The vice president said the United States is making progress in Pakistan, where the national army has increased its level of cooperation in policing a contentious region near the Afghan border known as the federally administered tribal areas, which he characterized as an ungovernable swath of land that is home to al-Qaida and other enemy combatants.

“We're in the process of working with the Pakistanis to help train up their counterinsurgency capability, their military, and we're getting new agreements with them about how to deal with cross-border movements of these folks,” he said. “So we're making progress.”

He underscored that the president has pledged he would not hesitate to use action against high-level al-Qaida personnel in the area.

Using a football metaphor to describe the situation in Iraq, Biden said the United States is on the 20-yard line, which in football terms is 80 percent of the way to the goal.

“But now comes the really hard part. The surge did work. Our military has done everything we've asked of them, but there needs to be a political reconciliation in Iraq,” he said, pointing to the three elections slated for 2009 as key indicators.

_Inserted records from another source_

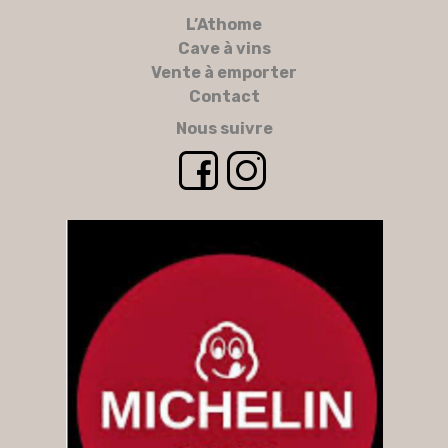
L’Athome
Cave à vins
Vente à emporter
Contact
Nous suivre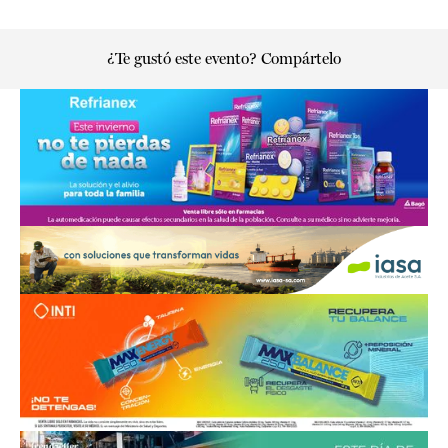
¿Te gustó este evento? Compártelo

He also emphasized the need for laws determining how oil revenues and political power will be distributed. Biden hailed the status-of-forces agreement that took effect Jan. 1 and will guide the security relationship between Washington and Baghdad as a “strong sign” of Iraqi political movement.

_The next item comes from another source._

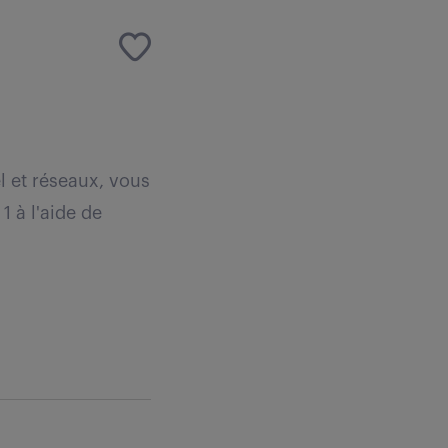
l et réseaux, vous
1 à l'aide de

“There's progress being made on it,” he said of reconciliation among Iraq’s ethnic groups, “but we need a much stronger push, and there has to be an additional show of responsibility on the part of the Iraqi leaders that they're able to govern.”

Biden also discussed Obama’s order to close the Guantanamo Bay detention center in Cuba within a year. He said shuttering the facility presents difficult decisions, including where to relocate detainees, but that closure will be achieved within the 12-month timeline.

The vice president said detainees will not be released within the United States because, aside from one detainee, they are not American nationals, and therefore have no legal status in America.

“They're either going to be moved and tried in American courts or they're going to be sent back to their countries of origin,” Biden said. “If they are not a U.S. citizen or if they are not here legally, then even if they were released by a federal judge, they would not be able to stay here in the United States.”

Biden acknowledged that some countries have indicated they do not want to repatriate detainees. White House Counsel Greg Craig is reviewing detainees on a case-by-case basis, he said, adding that other countries have agreed to allow prison facilities for holding enemy combatants captured on the battlefield.

“What I anticipate happening is that those people who are in a situation where it is either the evidence is in question or it's going to be hard to make a case, we will most likely be rendering them back to their countries of origin or another country,” he said.

The vice president said the new Obama administration is still determining what it has inherited in the detention facility.

“The one thing we do know is that the maintenance of Guantanamo, its symbol and the consequences of this symbolism around the world, it has grown terrorist organizations, not diminished terrorist organizations,” he said.